When I throw a bunch of load at my system, I'm seeing deadlocks involving the Quartz TRIGGER_ACCESS lock in the database and the lock on a Saga instance that implements synchronized event handling. The actual execution flow in my application is more complicated than this, but here's what I think is happening. I'm using PostgreSQL and synchronous event and command delivery on a single node. All the interaction with Quartz is via an Axon EventScheduler instance.
Thread A: Request handler starts a UnitOfWork
Thread A: Event is published
Thread A: Request handler commits its UnitOfWork
Thread A: Event is handled by Saga 1
Thread A: Saga 1 schedules an event; the Quartz TRIGGER_ACCESS lock is acquired
Thread A: Saga 1 sends a command which ends up causing another event to be published
Thread B: Some other event is handled by Saga 2 in a different UnitOfWork
Thread B: Saga 2 schedules an event; Quartz attempts to lock TRIGGER_ACCESS but blocks because it's held by thread A's transaction
Thread A: The event from the command handler needs to be handled by Saga 2; Axon tries to acquire Saga 2's lock but blocks because the lock is held by thread B
Then additional threads block on the two locks in question and the application grinds to a halt.
When I was using asynchronous Saga event delivery this wasn't an issue, possibly because event handlers don't share transactions.

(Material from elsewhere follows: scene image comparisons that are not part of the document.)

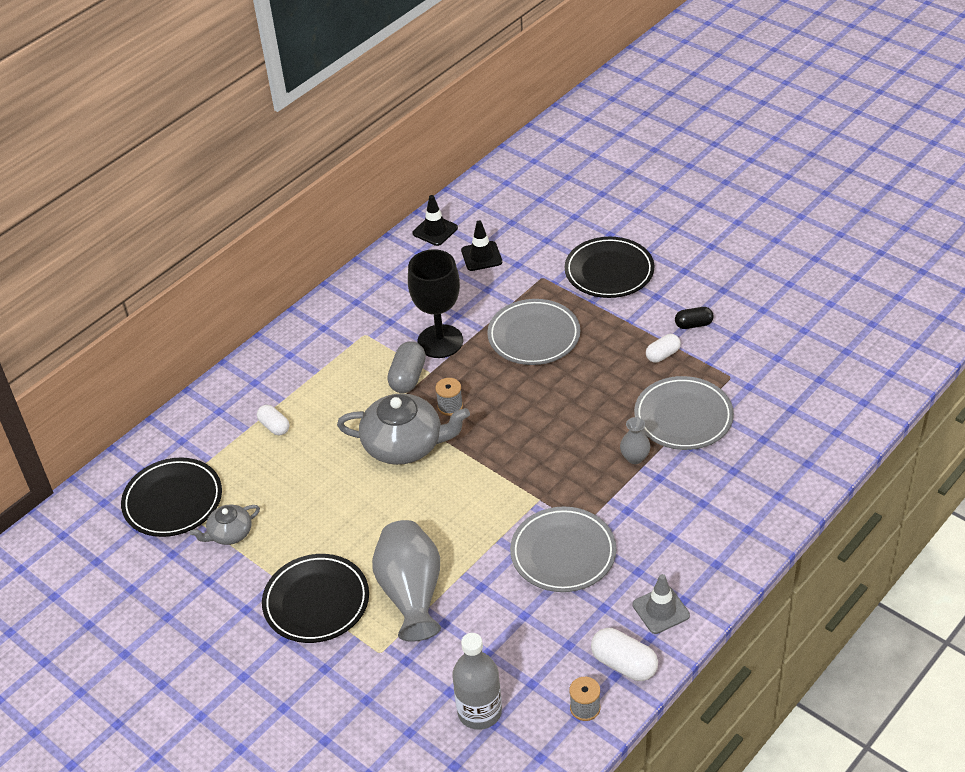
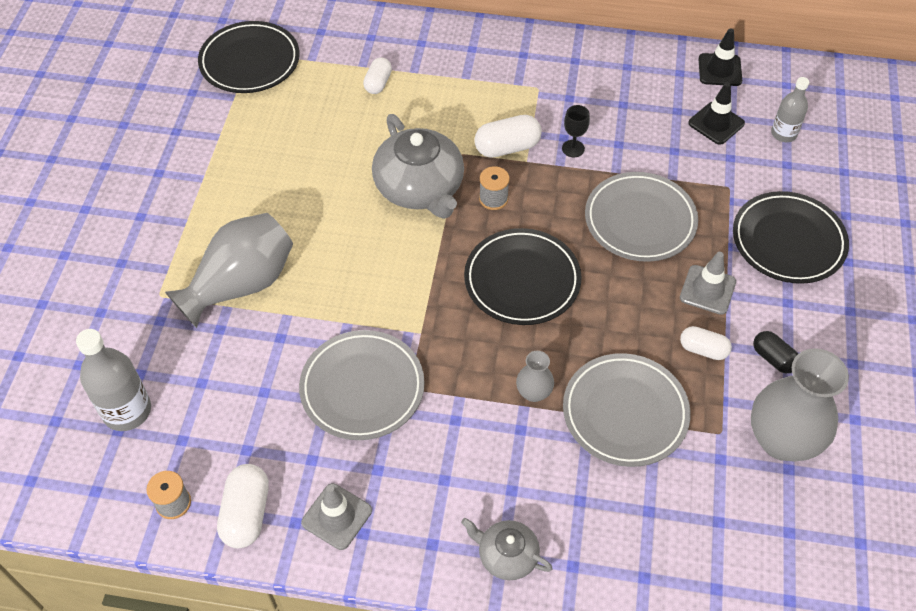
camera: 55 degrees right, 10 degrees up
(229, 533) = (236, 117): grey teapot -> grey teapot (506, 555)
(316, 602) = (193, 218): black plate -> black plate (522, 280)
(408, 377) = (507, 147): grey capsule -> white capsule
(440, 341) = (573, 148): black goblet -> black goblet, size x0.43
(519, 228) = (783, 134): none -> grey bottle
(617, 330) = (707, 290): none -> grey traffic cone
(755, 351) = (782, 440): none -> grey vase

Once the next Axon release comes out with the fix for connection management in async Sagas, I can switch back to asynchronous mode, but it'd be nice to figure out how to get the application to work properly in either mode.
Hopefully that analysis is correct. Like I mentioned, I simplified the execution flow here but I believe I captured the essence of it. As always, it's totally possible I'm just doing something dumb.